Formula 1’de Red Bull’un ikinci takımı olan ve Red Bull Gençler Takımı için Red Bull’un genç sürücü adaylarını geliştirdiği takım olarak görülen Scuderia Alpha Tauri, Bedford’daki aerodinamik deney tünelini kullanarak Red Bull Racing Honda’ya katıldı. Scuderia Alpha Tauri, önceden yarış arabasının yüzde elli model versiyonunda bir aerodinamik deney tünelini kullanarak şebekede test yapan tek takımdı. Diğer tüm takımlar yüzde 60 modelini barındırabilen bir tesisi kullanıyordu. Testin yanı sıra aynı aerodinamik deney tünelini kullanmak, Red Bull takımlarının paradan inanılmaz düzeyde tasarruf etmesini sağlayarak, Formula 1’in kısa süre önce uygulamaya başladığı bütçe kotasının karşısında iyi bir olanak sunmuş oluyor.
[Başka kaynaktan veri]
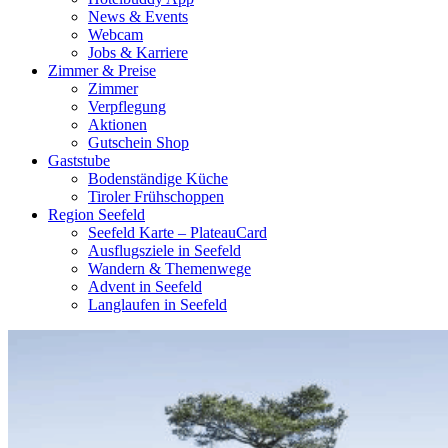
News & Events
Webcam
Jobs & Karriere
Zimmer & Preise
Zimmer
Verpflegung
Aktionen
Gutschein Shop
Gaststube
Bodenständige Küche
Tiroler Frühschoppen
Region Seefeld
Seefeld Karte – PlateauCard
Ausflugsziele in Seefeld
Wandern & Themenwege
Advent in Seefeld
Langlaufen in Seefeld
Scuderia Alpha Tauri Red Bull Racing Honda’nın “kardeş takımı” olsa da, her iki takım da kendi tasarım sırlarını korumaya devam ediyor. Tüm bunların yanında FIA, takımlar arası veri paylaşımı konusunda katı düzenlemeler uyguluyor. Verilerin ayrı ve güvenli tutulması gerekiyor.
Bu noktada Citrix teknolojisi deyim yerindeyse hayat kurtarıyor: Aerodinamik deney tünelindeki tüm kontrol odaları, Citrix Virtual Apps and Desktops ile sanallaştırılıyor. Bu da, takımların aynı fiziksel alanı paylaşırken tamamen ayrı dijital ortamlarda çalışmasına olanak tanıyor. Bu noktada Citrix Workspace, her iki takımında test oturumları arasında kolaylıkla geçiş yapmasını sağlıyor. Red Bull Racing Honda ve Scuderia Alpha Tauri verileri, birbirinden ayrı olarak güvenli bir şekilde saklanıyor. Her iki takımda sistemler arasında hızlı bir şekilde geçiş yapabiliyor. Böylelikle, kesinti süreleri en aza indirilirken değerli zamandan tasarruf ediliyor.
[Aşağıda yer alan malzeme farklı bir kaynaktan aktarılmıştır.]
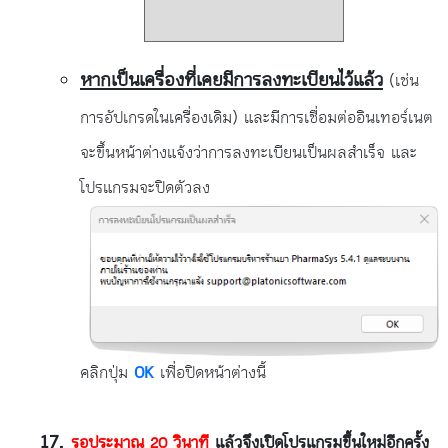
หากเป็นเครื่องที่เคยมีการลงทะเบียนไว้แล้ว
(เช่น
การอัปเกรดในเครื่องเดิม) และมีการเชื่อมต่ออินเทอร์เนต
จะขึ้นหน้าต่างแจ้งว่าการลงทะเบียนเป็นผลสำเร็จ และ
โปรแกรมจะปิดตัวลง
คลิกปุ่ม
OK
เพื่อปิดหน้าต่างนี้
รอประมาณ 20 วินาที
แล้วจึงเปิดโปรแกรมขึ้นใหม่อีกครั้ง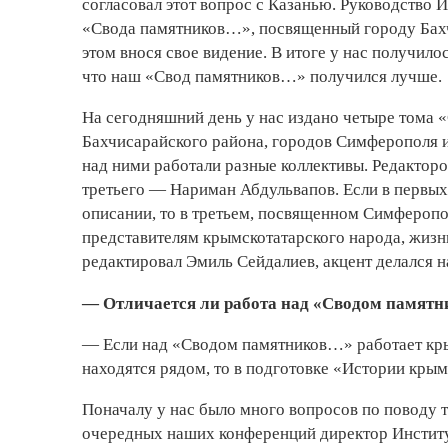
согласовал этот вопрос с Казанью. Руководство 
«Свода памятников…», посвященный городу Бахчи
этом внося свое видение. В итоге у нас получило
что наш «Свод памятников…» получился лучше.
На сегодняшний день у нас издано четыре тома
Бахчисарайского района, городов Симферополя и
над ними работали разные коллективы. Редактор
третьего — Нариман Абдульвапов. Если в первых 
описании, то в третьем, посвященном Симфероп
представителям крымскотатарского народа, жизнь
редактировал Эмиль Сейдалиев, акцент делался 
— Отличается ли работа над «Сводом памятн
— Если над «Сводом памятников…» работает крым
находятся рядом, то в подготовке «Истории крым
Поначалу у нас было много вопросов по поводу т
очередных наших конференций директор Институт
Red Bull Racing Honda’da Aerodinamik Sistem Geliştirme Başkanı olan George Trigg, şöyle konuştu: “F1, maliyet konusunda kontrol sağlamak için takımların aerodinamik deney tünellerindeki testler için harcayacağı süreyi katı bir şekilde kısıtlıyor. Bu nedenle kendi takımımız ve Scuderia Alpha Tauri arasında olan tesis kullanım sürecini olağanüstü düzeyde verimli bir şekilde yönetmemiz gerekiyor. Citrix, bize bu konuda verimlilik, çeviklik ve güvenlik sağlıyor.”
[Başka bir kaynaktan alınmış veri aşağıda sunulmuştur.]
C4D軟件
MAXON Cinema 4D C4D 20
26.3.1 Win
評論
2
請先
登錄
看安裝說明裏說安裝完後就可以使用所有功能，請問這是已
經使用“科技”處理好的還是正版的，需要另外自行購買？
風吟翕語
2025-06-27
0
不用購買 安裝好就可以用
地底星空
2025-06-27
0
Citrix Workspace ile takım, iki farklı altyapıdaki kaynaklara erişim yöntemiyle aynı tesisi ortak olarak kullanabiliyor. Aerodinamik deney sistemi kurulum ve yapılandırma süresini düşürmek de, her bir takımın verimliliğini artırıyor. Bir takım testi tamamlarken takımın mühendislerinin tek yapması gereken, altyapıyla bağlantılarını kesip tesisi boşaltmak oluyor. Böylece tesis, diğer takımın kullanımına hazır hale geliyor. Kurulum için diğer takımın tek yapması gereken, Citrix Workspace’i kendi sanal makinelerine ve uygulamalarına bağlamak. Bu sayede, her bir takımın yapılandırması için ortamın yeniden yapılandırılmasına harcanan süre çok büyük ölçüde düşmüş oluyor.
Red Bull Racing Honda 2021’in kalan dönemi boyunca performansını artırmaya çalışırken Citrix, aerodinamik deney tünellerini kullanarak ve CFD süreçlerini sanal ortamda geliştirerek RB16B’nin potansiyelini açığa çıkarma konusunda hayati bir rol oynuyor.